What about physical switch separation - all PCs and servers to one physical switch, all phones to another, etc.?

Highest load components....spread across the TOR.
So the TOR....
Port 1...uplink to gateway
Port 2..uplink to PBX
Port 3...uplink to a server
Port 4...uplink to another server
Port 5...uplink to US-48-1
Port 6...uplink to US-48-2
Port 7...uplink to US-48-3
Port 8...AP1
Port 9...AP2
Port 10..AP3
Port 11...AP4
Port 16...uplink to ETH3 (for example)..on the Meraki...which is setup for the guest wifi network. VLAN 6 untagged

Like Rob said...perfect analogy, "Star" topology, not daisy chain. Avoid switch 4 uplinking to switch 3 which uplinks to switch 2 which uplinks to switch 1. All that does is congest traffic...and clients on switch 4 have a few hops to get to the servers and gateay(internet). Always take the "star"...or "spoke 'n hub" approach...each and every client should have the SHORTEST path to what they want (servers and internet).

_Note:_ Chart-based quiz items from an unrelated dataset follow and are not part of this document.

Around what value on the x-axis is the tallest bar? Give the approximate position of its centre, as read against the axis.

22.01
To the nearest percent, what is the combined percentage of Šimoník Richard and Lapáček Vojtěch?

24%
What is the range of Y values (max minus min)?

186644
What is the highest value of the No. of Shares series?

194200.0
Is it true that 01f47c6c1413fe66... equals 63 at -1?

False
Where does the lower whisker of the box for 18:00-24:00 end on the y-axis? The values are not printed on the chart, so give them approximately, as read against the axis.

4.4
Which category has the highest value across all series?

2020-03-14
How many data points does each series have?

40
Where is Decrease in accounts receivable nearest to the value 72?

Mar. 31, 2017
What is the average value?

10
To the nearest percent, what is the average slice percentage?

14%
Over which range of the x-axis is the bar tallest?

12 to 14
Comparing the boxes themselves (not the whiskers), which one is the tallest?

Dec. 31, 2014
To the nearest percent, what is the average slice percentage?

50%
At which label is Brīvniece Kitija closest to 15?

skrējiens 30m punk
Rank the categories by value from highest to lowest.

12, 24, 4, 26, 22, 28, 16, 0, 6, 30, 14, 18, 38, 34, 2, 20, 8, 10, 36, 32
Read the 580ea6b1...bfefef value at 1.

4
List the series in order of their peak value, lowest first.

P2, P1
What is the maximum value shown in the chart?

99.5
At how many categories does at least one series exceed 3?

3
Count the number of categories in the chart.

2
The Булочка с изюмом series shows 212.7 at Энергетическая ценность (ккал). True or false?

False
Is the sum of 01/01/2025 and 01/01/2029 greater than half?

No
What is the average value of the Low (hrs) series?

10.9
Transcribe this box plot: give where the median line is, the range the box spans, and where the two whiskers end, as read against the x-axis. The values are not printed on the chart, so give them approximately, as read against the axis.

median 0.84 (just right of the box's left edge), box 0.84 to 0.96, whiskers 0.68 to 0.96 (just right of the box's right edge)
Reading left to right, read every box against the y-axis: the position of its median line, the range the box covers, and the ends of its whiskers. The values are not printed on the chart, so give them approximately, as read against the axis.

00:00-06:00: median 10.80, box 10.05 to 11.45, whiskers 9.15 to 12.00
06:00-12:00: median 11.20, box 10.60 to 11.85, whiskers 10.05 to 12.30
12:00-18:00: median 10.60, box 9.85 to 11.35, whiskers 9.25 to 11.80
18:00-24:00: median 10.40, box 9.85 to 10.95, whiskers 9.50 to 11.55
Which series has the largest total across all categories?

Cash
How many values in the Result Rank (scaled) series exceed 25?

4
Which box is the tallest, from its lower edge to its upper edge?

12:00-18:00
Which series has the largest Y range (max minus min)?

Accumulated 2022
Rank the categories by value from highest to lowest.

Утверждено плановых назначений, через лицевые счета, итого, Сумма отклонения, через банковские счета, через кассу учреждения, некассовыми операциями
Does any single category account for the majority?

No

Not really a need to separate stuff "per switch"....just, focus traffic so the shortest path to the goods.
The APs could be on any switch really...no big difference if they're TOR or not, but "on paper"..."in theory"..best to have them TOR, since each AP can have multiple clients on it.

 

[YeOldeStonecat]

As I sit here thinking about it I’m liking the thought of having the phones all physically on their own network using the fiber connection, then all the PCs and related items on their own network using the coax.

On some really large setups I've done that. For example, a school, where I have one of Robs NG-500 firewalls running Untangle....I'm using 5 or 6 of the ETH interfaces...and it's multi WAN. Well, I still let the phones get mixed up with the computers...on the lower switches. But I'll use the VLAN management...and the gateway, to dump the PBX traffic out of a backup/failover WAN connection....since that is not used by regular internet traffic. You may have to play with this...as ISPs vary. You may find one WAN connection, or the other..works better for the VoIP.

But trust the horsepower of todays switches...and gigabit...you can mix up VoIP with the computers in the switches. Honestly....since phones have gigabit passthrough ports now (unlike just a few years ago when many were just 100 megs)....you can have 1x data jack in an office. Patch cable from that to phone...and out the other side of the phone (the 2nd ETH port under it)...a 5 foot patch cable to the computer. The VLANs will work their magic.

 

[timeshifter]

And use those new "slim" cables for jumping from patch to switch. They just look SOOO much neater, and easier to work with. I use as short as possible.

Like this?

Monoprice Cat6A 3ft Black 10-Pk Patch Cable, UTP, 30AWG, 10G, Pure Bare Copper, Snagless RJ45, SlimRun Series Ethernet Cable - Monoprice.com

Monoprice™ SlimRun™Cat6A 30AWG Ethernet CableThinner, Lighter, and Designed for High PerformanceMonoprice™ SlimRun™ Cat6A is a small cable with big performance. With a cable di

www.monoprice.com

 

[YeOldeStonecat]

Yeah, we keep stocked up with lots of those in 1/2', 1', 2'....when you have lots of higher density switches and patch panels, just so much easier to work with those.

 

[timeshifter]

Do you buy that SKU from Monoprice or do you have a different brand and vendor?